PROS AND CONS OF WHOLE LIFE INSURANCE

The main advantage of whole life insurance is the ability to accumulate a cash value on a tax-deferred basis. This cash value also contributes to the total value of an estate when the policy is owned by the insured. You can borrow against this cash value, if needed; plus, if you no longer need any type of insurance protection, you can cancel your policy and the cash value will be returned to you.

Another advantage is that the coverage is for the insured’s entire life, unless the policy is canceled. As compared with term, the coverage from a whole life policy is designed to last for as long as the insured is either alive, or wants it. Term policies expire after a specific amount of time. Of course, term policies can be renewed, but the cost of the premium will increase. Conversely, the premiums of a whole life policy remain level as long as the policy is in force.

Because of the savings feature, many people have said that they are forced to save because of the premium payments. Additionally, policyholders can budget their premiums over a longer period of time (with the exception of single-payment policies), thus eliminating the potential risks of coverage not being affordable. This also reduces the chance that people who need coverage will be without it.

However, whole life policies aren’t without their drawbacks, too. Although term policies need to be renewed, and there is an added cost at every renewal as compared with whole life policies, term policies purchase more coverage for the amount of premium paid. This is because of the very nature of term insurance, but could be a contributing factor to the fact that term policies are popular.

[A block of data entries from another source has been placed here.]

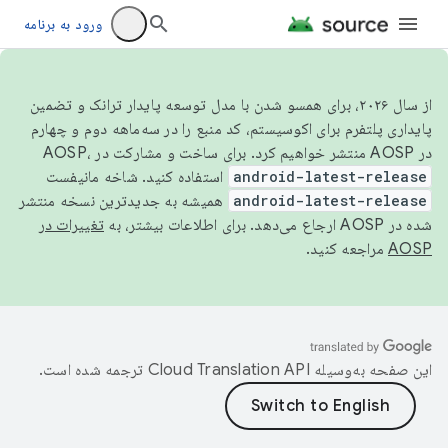
ورود به برنامه
از سال ۲۰۲۶، برای همسو شدن با مدل توسعه پایدار ترانک و تضمین
پایداری پلتفرم برای اکوسیستم، کد منبع را در سه‌ماهه دوم و چهارم
در AOSP منتشر خواهیم کرد. برای ساخت و مشارکت در AOSP،
android-latest-release
استفاده کنید. شاخه مانیفست
android-latest-release
همیشه به جدیدترین نسخه منتشر
شده در AOSP ارجاع می‌دهد. برای اطلاعات بیشتر، به
تغییرات در
AOSP
مراجعه کنید.
این صفحه به‌وسیله
ترجمه شده است.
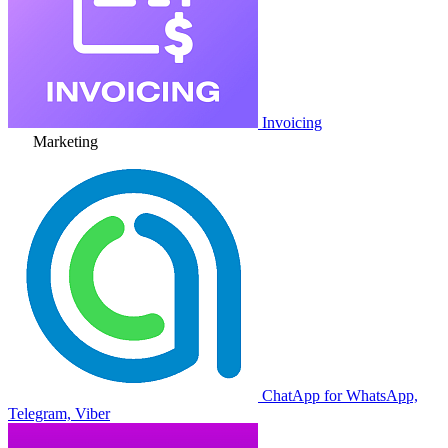
Invoicing
Marketing
ChatApp for WhatsApp,
Telegram, Viber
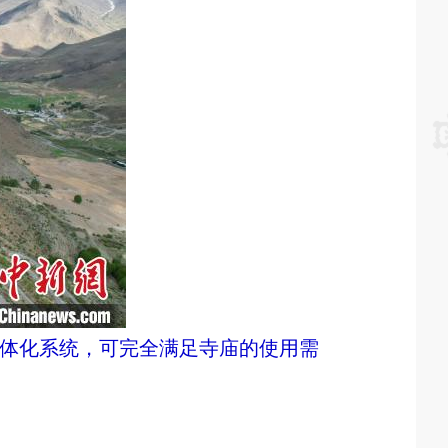
一体化系统，可完全满足寺庙的使用需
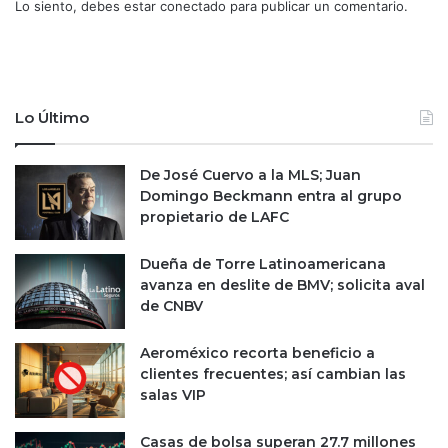
Lo siento, debes estar
conectado
para publicar un comentario.
g
M
r
H
a
p
n
o
p
n
Lo Último
r
e
o
n
m
s
De José Cuervo a la MLS; Juan
e
u
Domingo Beckmann entra al grupo
s
s
propietario de LAFC
a
e
q
s
Dueña de Torre Latinoamericana
u
p
avanza en deslite de BMV; solicita aval
e
e
de CNBV
W
r
i
a
Aeroméxico recorta beneficio a
s
n
clientes frecuentes; así cambian las
c
z
salas VIP
o
a
n
s
s
e
Casas de bolsa superan 27.7 millones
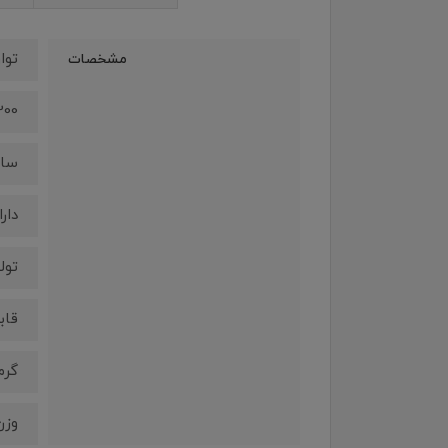
توا
مشخصات
1200 و
سا
دارای 3 درجه ح
تول
قاب
گرم 
وزن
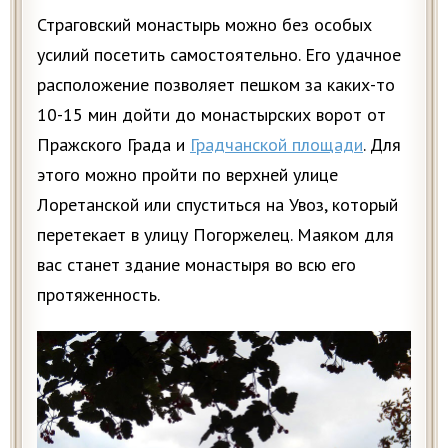
Страговский монастырь можно без особых
усилий посетить самостоятельно. Его удачное
расположение позволяет пешком за каких-то
10-15 мин дойти до монастырских ворот от
Пражского Града и
Градчанской площади
. Для
этого можно пройти по верхней улице
Лоретанской или спуститься на Увоз, который
перетекает в улицу Погоржелец. Маяком для
вас станет здание монастыря во всю его
протяженность.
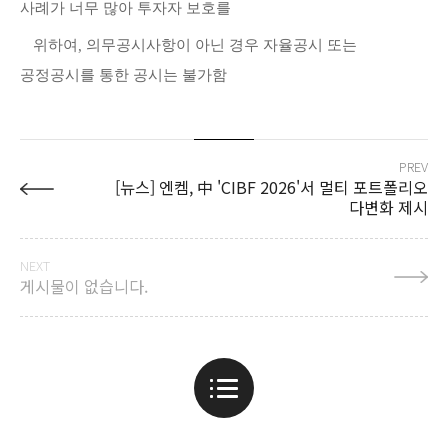
사례가 너무 많아 투자자 보호를
위하여
의무공시사항이 아닌 경우 자율공시 또는
,
공정공시를 통한 공시는 불가함
PREV
[뉴스] 엔켐, 中 'CIBF 2026'서 멀티 포트폴리오
다변화 제시
NEXT
게시물이 없습니다.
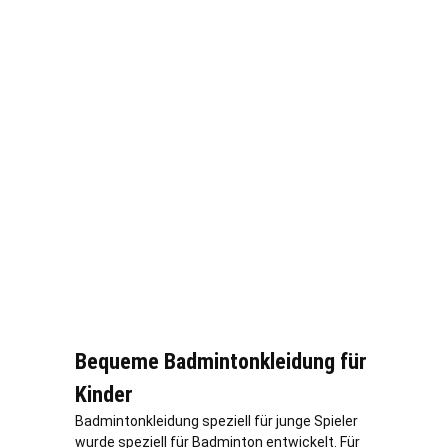
Bequeme Badmintonkleidung für
Kinder
Badmintonkleidung speziell für junge Spieler
wurde speziell für Badminton entwickelt. Für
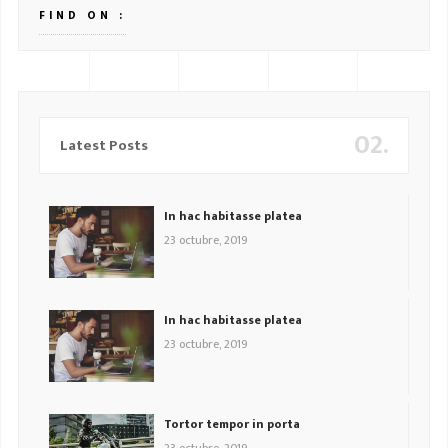
FIND ON :
02.
Latest Posts
In hac habitasse platea
23 octubre, 2019
In hac habitasse platea
23 octubre, 2019
Tortor tempor in porta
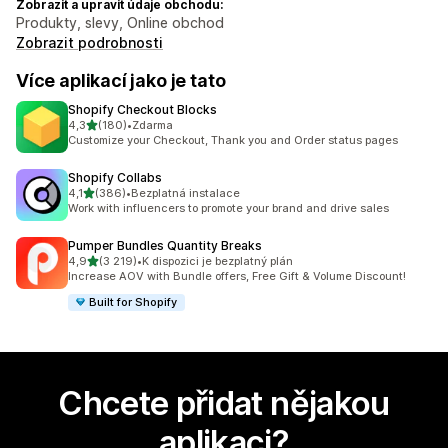
Zobrazit a upravit údaje obchodu:
Produkty, slevy, Online obchod
Zobrazit podrobnosti
Více aplikací jako je tato
Shopify Checkout Blocks
z 5 hvězd
4,3
(180)
•
Zdarma
Celkový počet recenzí: 180
Customize your Checkout, Thank you and Order status pages
Shopify Collabs
z 5 hvězd
4,1
(386)
•
Bezplatná instalace
Celkový počet recenzí: 386
Work with influencers to promote your brand and drive sales
Pumper Bundles Quantity Breaks
z 5 hvězd
4,9
(3 219)
•
K dispozici je bezplatný plán
Celkový počet recenzí: 3219
Increase AOV with Bundle offers, Free Gift & Volume Discount!
Built for Shopify
Chcete přidat nějakou
aplikaci?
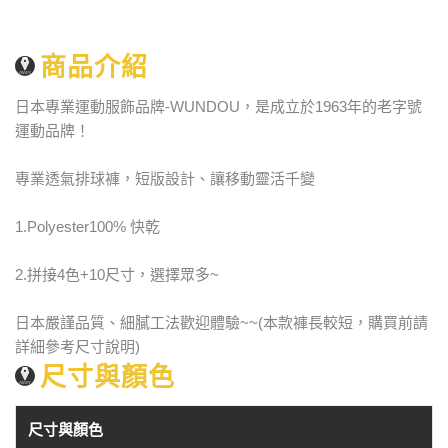
商品介紹
日本專業運動服飾品牌-WUNDOU，是成立於1963年的老字號
運動品牌！
專業透氣排球褲，短版設計、讓移動靈活千變
1.Polyester100% 快乾
2.拼接4色+10尺寸，選擇眾多~
日本嚴謹品質、細膩工法歡迎體驗~~(本款褲長較短，購買前請
詳細參考尺寸說明)
尺寸與顏色
尺寸與顏色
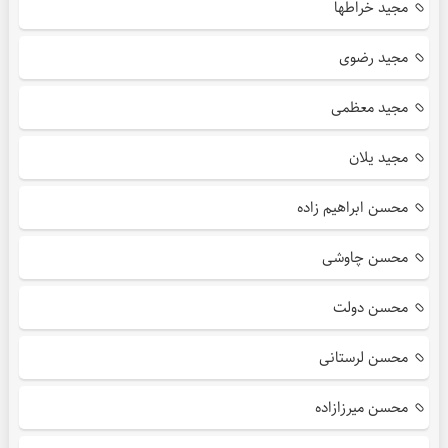
مجید خراطها
مجید رضوی
مجید معظمی
مجید یلان
محسن ابراهیم زاده
محسن چاوشی
محسن دولت
محسن لرستانی
محسن میرزازاده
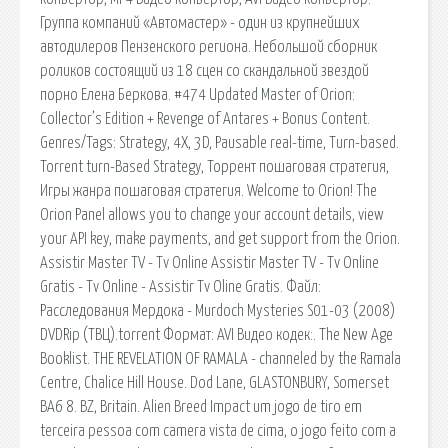
Группа компаний «Автомастер» - один из крупнейших
автодилеров Пензенского региона. Небольшой сборник
роликов состоящий из 18 сцен со скандальной звездой
порно Елена Беркова. #474 Updated Master of Orion:
Collector’s Edition + Revenge of Antares + Bonus Content.
Genres/Tags: Strategy, 4X, 3D, Pausable real-time, Turn-based.
Torrent turn-Based Strategy, Торрент пошаговая стратегия,
Игры жанра пошаговая стратегия. Welcome to Orion! The
Orion Panel allows you to change your account details, view
your API key, make payments, and get support from the Orion.
Assistir Master TV - Tv Online Assistir Master TV - Tv Online
Gratis - Tv Online - Assistir Tv Oline Gratis. Файл:
Расследования Мердока - Murdoch Mysteries S01-03 (2008)
DVDRip (ТВЦ).torrent Формат: AVI Видео кодек:. The New Age
Booklist. THE REVELATION OF RAMALA - channeled by the Ramala
Centre, Chalice Hill House. Dod Lane, GLASTONBURY, Somerset
BA6 8. BZ, Britain. Alien Breed Impact um jogo de tiro em
terceira pessoa com camera vista de cima, o jogo feito com a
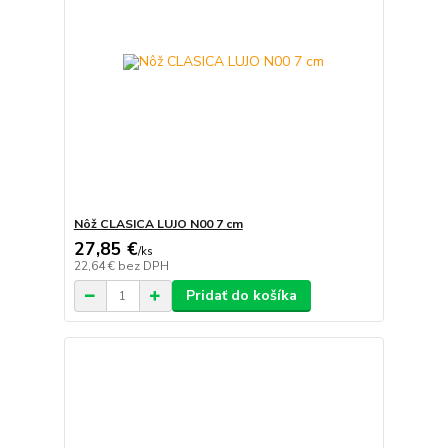
Nôž CLASICA LUJO N00 7 cm
27,85 €
/
ks
22,64 €
bez DPH
Pridať do košíka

Interestingly, the cash value also poses a disadvantage to the policies. But that is more due to the misuse of the policy than for any other reason. Whole life insurance policies shouldn’t be used in place of other investments, especially when the other investments can earn the investor a potentially larger return. As a general rule, the interest rate for the cash values of whole life policies is rather small and not competitive with other types of interest rates. Although it’s guaranteed, investing your money in the stock market may mean a great deal when it comes to overall return. Assuming no need for insurance, how would you feel if you made a 6 percent return on your money in a policy’s cash value, instead of a 11-percent return in the stock market? Would you be happy? I certainly wouldn’t be. This isn’t to say that you should invest your money in the stock market instead of purchasing an insurance policy. What I am saying is that if you don’t need the insurance, don’t buy it. The accumulation of the cash value won’t be significant, and you’ll be paying for insurance you don’t need.